The final two chapters provide a broader public policy context to
the book. In them, Costa reviews the history of public programs targeted
at older people and the demographic pressures - an aging baby boom
population and increasing life expectancy - that are putting a financial
strain on the current Social Security system. She acknowledges that a
reversal of the century-long decline in the labor force participation of
men is one solution to the system's financial problems. But she is
skeptical that reductions in benefits or an extension of the early or
normal retirement age is likely to have a large effect on work because
today's aged are less sensitive to income changes than were Union
Army pension beneficiaries. She suggests that a reduction in consumption
is equally possible.
Costa makes a strong case for the importance of secular increases
in income relative to changes in taste, health, or demand as the major
force in encouraging retirement. But because she uses a single period
rather than a life cycle approach in her conceptualization of the
influence of pensions on behavior, she misses a critical component of
most pension systems that also influences the timing of retirement.
It is certainly true that technological change has dramatically
increased real wealth and, hence, income in the United States and that
increased wealth has been used to fund more life cycle leisure. However,
it is far from clear that workers would have demanded that leisure in
the form of a complete exit from the labor market at older ages in the
absence of a mandatory government pension program whose real wealth
value fell for those who postponed acceptance past a given age. Nor is
it obvious that the typical male retirement age in the United States
would have continued to fall through 1985 in the face of substantial
increases in life expectancy without the incentives to retire that are
contained in this program.

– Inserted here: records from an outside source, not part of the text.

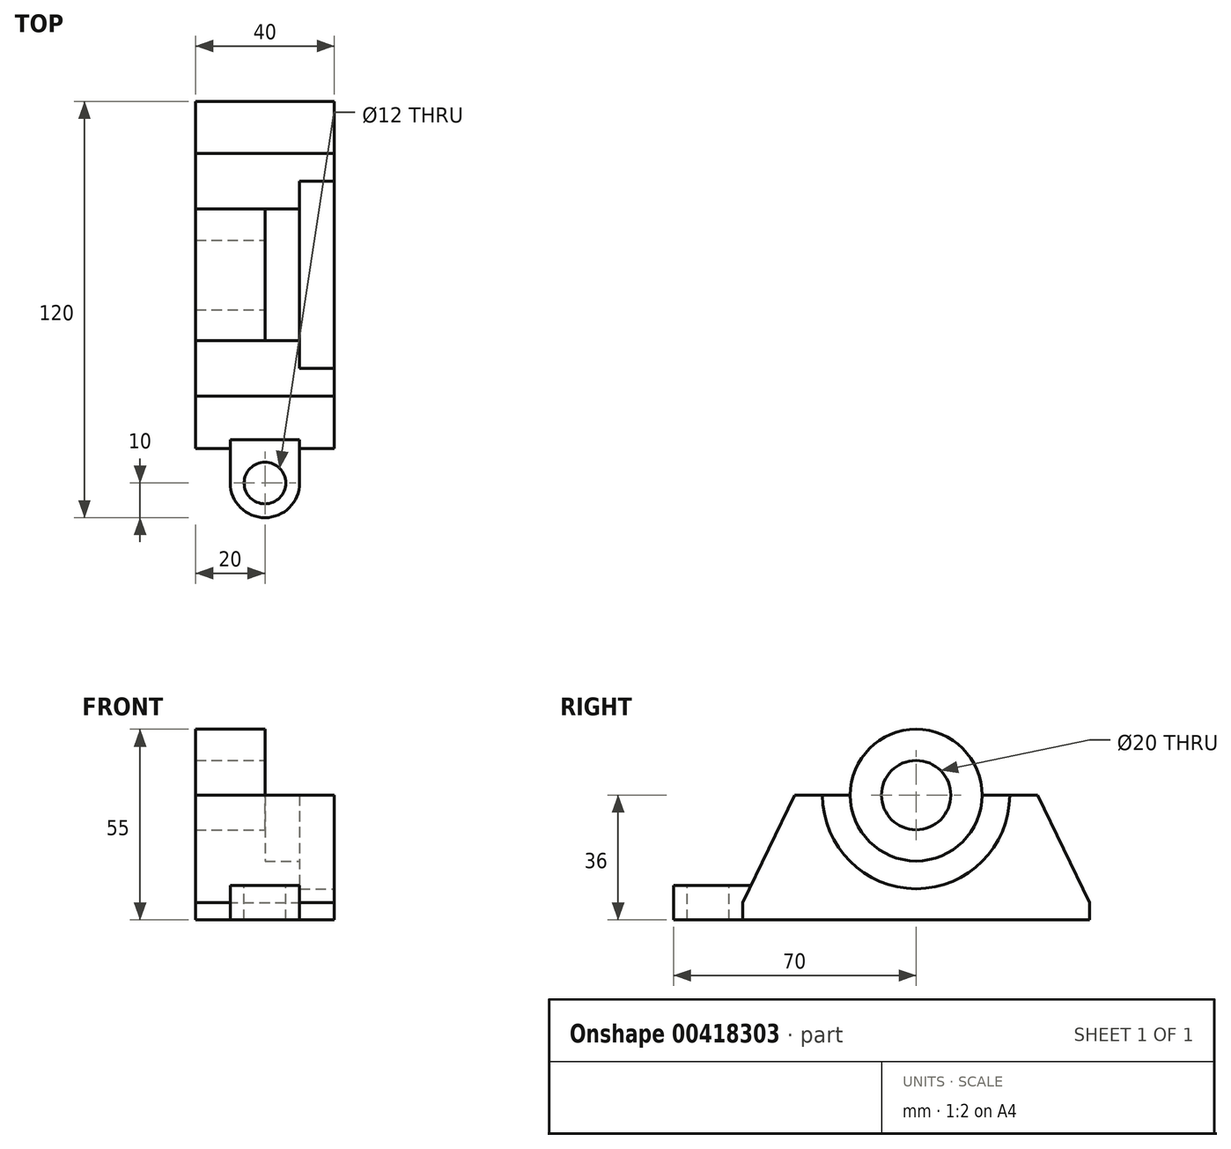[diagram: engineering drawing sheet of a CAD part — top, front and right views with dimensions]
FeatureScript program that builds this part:
annotation { "Feature Type Name" : "Feature", "Feature Type Description" : "" }
export const myFeature = defineFeature(function(context is Context, id is Id, definition is map)
    precondition{}
    {
        {
            var Q0;
            Q0=qCreatedBy(makeId("Right.planeOp"),FACE);
            var sketch = newSketch(context, id + "F0", { "sketchPlane" : qUnion([Q0])});
            skLineSegment(sketch, "E0.bottom", {"start": v(-50, 18) * mm, "end": v(50, 18) * mm});
            skLineSegment(sketch, "E0.top", {"start": v(-50, -18) * mm, "end": v(50, -18) * mm});
            skLineSegment(sketch, "E0.left", {"start": v(-50, 18) * mm, "end": v(-50, -18) * mm});
            skLineSegment(sketch, "E0.right", {"start": v(50, 18) * mm, "end": v(50, -18) * mm});
            skPoint(sketch, "E0.middle", {"position": v(0, 0) * mm});
            skSolve(sketch);
        }
        {
            var Q0;
            Q0 = qSketchRegion(id + "F0", true);
            extrude(context, id + "F1", {"entities" : qUnion([Q0]), "endBound" : BoundingType.SYMMETRIC, "depth" : 40 * mm});
        }
        {
            var Q0;
            Q0=makeQuery(id+"F1.opExtrude","SWEPT_FACE",FACE,{"disambiguationData":[OSD([sQuery(id+"F0.wireOp",EDGE,"E0.top")])]});
            var sketch = newSketch(context, id + "F2", { "sketchPlane" : qUnion([Q0])});
            skLineSegment(sketch, "E1.bottom", {"start": v(-10, 50) * mm, "end": v(10, 50) * mm});
            skLineSegment(sketch, "E1.top", {"start": v(-10, 70) * mm, "end": v(10, 70) * mm});
            skLineSegment(sketch, "E1.left", {"start": v(-10, 50) * mm, "end": v(-10, 70) * mm});
            skLineSegment(sketch, "E1.right", {"start": v(10, 50) * mm, "end": v(10, 70) * mm});
            skSolve(sketch);
        }
        {
            var Q0;
            Q0 = qSketchRegion(id + "F2", true);
            extrude(context, id + "F3", {"entities" : qUnion([Q0]), "operationType" : NewBodyOperationType.ADD, "oppositeDirection" : true, "depth" : 10 * mm});
        }
        {
            var Q0;
            Q0=makeQuery(id+"F3.opExtrude","SWEPT_EDGE",EDGE,{"disambiguationData":[OSD([sQuery(id+"F2.wireOp",EDGE,"E1.top"),sQuery(id+"F2.wireOp",EDGE,"E1.right")])]});
            var Q1;
            Q1=makeQuery(id+"F3.opExtrude","SWEPT_EDGE",EDGE,{"disambiguationData":[OSD([sQuery(id+"F2.wireOp",EDGE,"E1.top"),sQuery(id+"F2.wireOp",EDGE,"E1.left")])]});
            fillet(context, id + "F4", {"entities" : qUnion([Q0, Q1]), "radius" : 10 * mm, "tangentPropagation" : true, "allowEdgeOverflow" : false});
        }
        {
            var Q0;
            Q0=makeQuery(id+"F1.opExtrude","SWEPT_EDGE",EDGE,{"disambiguationData":[OSD([sQuery(id+"F0.wireOp",EDGE,"E0.bottom"),sQuery(id+"F0.wireOp",EDGE,"E0.left")])]});
            chamfer(context, id + "F5", {"entities" : qUnion([Q0]), "chamferType" : ChamferType.TWO_OFFSETS, "width1" : 15 * mm, "oppositeDirection" : true, "width2" : 31 * mm, "tangentPropagation" : true});
        }
        {
            var Q0;
            Q0=makeQuery(id+"F3.opExtrude","CAP_FACE",FACE,{"disambiguationData":[OSD([sQuery(id+"F2.wireOp",EDGE,"E1.bottom"),sQuery(id+"F2.wireOp",EDGE,"E1.top"),sQuery(id+"F2.wireOp",EDGE,"E1.left"),sQuery(id+"F2.wireOp",EDGE,"E1.right")])],"isStart":false});
            var sketch = newSketch(context, id + "F6", { "sketchPlane" : qUnion([Q0])});
            skCircle(sketch, "E2", {"center": v(0, -60) * mm, "radius": 6 * mm});
            skSolve(sketch);
        }
        {
            var Q0;
            Q0 = qSketchRegion(id + "F6", true);
            extrude(context, id + "F7", {"entities" : qUnion([Q0]), "operationType" : NewBodyOperationType.REMOVE, "endBound" : BoundingType.THROUGH_ALL, "oppositeDirection" : true, "depth" : 25 * mm});
        }
        {
            var Q0;
            Q0=makeQuery(id+"F1.opExtrude","SWEPT_EDGE",EDGE,{"disambiguationData":[OSD([sQuery(id+"F0.wireOp",EDGE,"E0.bottom"),sQuery(id+"F0.wireOp",EDGE,"E0.right")])]});
            chamfer(context, id + "F8", {"entities" : qUnion([Q0]), "chamferType" : ChamferType.TWO_OFFSETS, "width1" : 15 * mm, "oppositeDirection" : false, "width2" : 31 * mm, "tangentPropagation" : true});
        }
        {
            var Q0;
            Q0=makeQuery(id+"F1.opExtrude","CAP_FACE",FACE,{"disambiguationData":[OSD([sQuery(id+"F0.wireOp",EDGE,"E0.bottom"),sQuery(id+"F0.wireOp",EDGE,"E0.top"),sQuery(id+"F0.wireOp",EDGE,"E0.left"),sQuery(id+"F0.wireOp",EDGE,"E0.right")])],"isStart":false});
            var sketch = newSketch(context, id + "F9", { "sketchPlane" : qUnion([Q0])});
            skCircle(sketch, "E3", {"center": v(0, 18) * mm, "radius": 27 * mm});
            skSolve(sketch);
        }
        {
            var Q0;
            Q0 = qSketchRegion(id + "F9", true);
            extrude(context, id + "F10", {"entities" : qUnion([Q0]), "operationType" : NewBodyOperationType.REMOVE, "oppositeDirection" : true, "depth" : 10 * mm});
        }
        {
            var Q0;
            Q0=makeQuery(id+"F10.boolean.opBoolean","COPY",FACE,{"derivedFrom":makeQuery(id+"F10.opExtrude","CAP_FACE",FACE,{"disambiguationData":[OSD([sQuery(id+"F9.wireOp",EDGE,"E3")])],"isStart":false})});
            var sketch = newSketch(context, id + "F11", { "sketchPlane" : qUnion([Q0])});
            skCircle(sketch, "E4", {"center": v(0, 18) * mm, "radius": 19 * mm});
            skSolve(sketch);
        }
        {
            var Q0;
            Q0 = qSketchRegion(id + "F11", true);
            extrude(context, id + "F12", {"entities" : qUnion([Q0]), "operationType" : NewBodyOperationType.REMOVE, "oppositeDirection" : true, "depth" : 10 * mm});
        }
        {
            var Q0;
            Q0=makeQuery(id+"F12.boolean.opBoolean","COPY",FACE,{"derivedFrom":makeQuery(id+"F12.opExtrude","CAP_FACE",FACE,{"disambiguationData":[OSD([sQuery(id+"F11.wireOp",EDGE,"E4")])],"isStart":false})});
            var sketch = newSketch(context, id + "F13", { "sketchPlane" : qUnion([Q0])});
            skCircle(sketch, "E5", {"center": v(0, 18) * mm, "radius": 19 * mm});
            skSolve(sketch);
        }
        {
            var Q0;
            Q0 = qSketchRegion(id + "F13", true);
            extrude(context, id + "F14", {"entities" : qUnion([Q0]), "operationType" : NewBodyOperationType.ADD, "oppositeDirection" : true, "depth" : 20 * mm});
        }
        {
            var Q0;
            Q0=makeQuery(id+"F14.boolean.opBoolean","MERGE",FACE,{"derivedFrom":[makeQuery(id+"F12.boolean.opBoolean","COPY",FACE,{"derivedFrom":makeQuery(id+"F12.opExtrude","CAP_FACE",FACE,{"disambiguationData":[OSD([sQuery(id+"F11.wireOp",EDGE,"E4")])],"isStart":false})}),makeQuery(id+"F14.opExtrude","CAP_FACE",FACE,{"disambiguationData":[OSD([sQuery(id+"F13.wireOp",EDGE,"E5")])],"isStart":true})]});
            var sketch = newSketch(context, id + "F15", { "sketchPlane" : qUnion([Q0])});
            skCircle(sketch, "E6", {"center": v(0, 18) * mm, "radius": 10 * mm});
            skSolve(sketch);
        }
        {
            var Q0;
            Q0 = qSketchRegion(id + "F15", true);
            extrude(context, id + "F16", {"entities" : qUnion([Q0]), "operationType" : NewBodyOperationType.REMOVE, "endBound" : BoundingType.THROUGH_ALL, "oppositeDirection" : true, "depth" : 25 * mm});
        }
    });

In the absence of the across-year labor
leisure price effects that non-actuarially fair, defined-benefit public
and private pension systems send, it is much more likely that the pure
wealth effect of technological change would have been a greater
reduction in hours worked per week or in weeks worked per year than in
additional years of leisure at the end of life.
Costa is unable to distinguish the relative importance of this life
cycle price effect from the income effect she focuses on in her work
because the Union Army pension and the census data are cross sections.
This is less a criticism of her empirical work than of the inferences
she draws from it with respect to the importance of social security
policy on the retirement age of older workers and how future policy
changes may impact labor supply.
Costa's Census-based analyses end in 1990, too early to pick
up the end of the long trend in earlier retirement that occurred in
1985. Since 1985, the labor force participation rates of older men in
the age ranges she considers have remained constant or increased. While
the evidence is far from conclusive, it appears that this shift has been
caused, at least to some degree, by reducing the age-related price
effects in Social Security.
My reading of the evidence suggests that retirement behavior is
likely to be symmetrical. Government policies in the United States have
had a major long-run impact on the ages over which leisure is consumed.
When this is added to the facts that male workers reaching age 62 in the
21st century will be far healthier and have longer life expectancies and
greater levels of human capital than previous generations, I am more
convinced than Costa appears to be by her evidence in her final chapter
that these men would substantially increase their work effort in the
absence of Social Security and private pension incentives to retire at
62.
Despite these caveats, I highly recommend this book to anyone
interested in the influence of government programs on retirement
behavior. For those who have not read the major journal articles on
which the book is based, it is a useful introduction to them. For those
who have, the book puts this earlier work into a broader context that
more fully explains the forces behind the evolution of retirement in the
United States over the 20th century and how retirement behavior is
likely to change over the next century.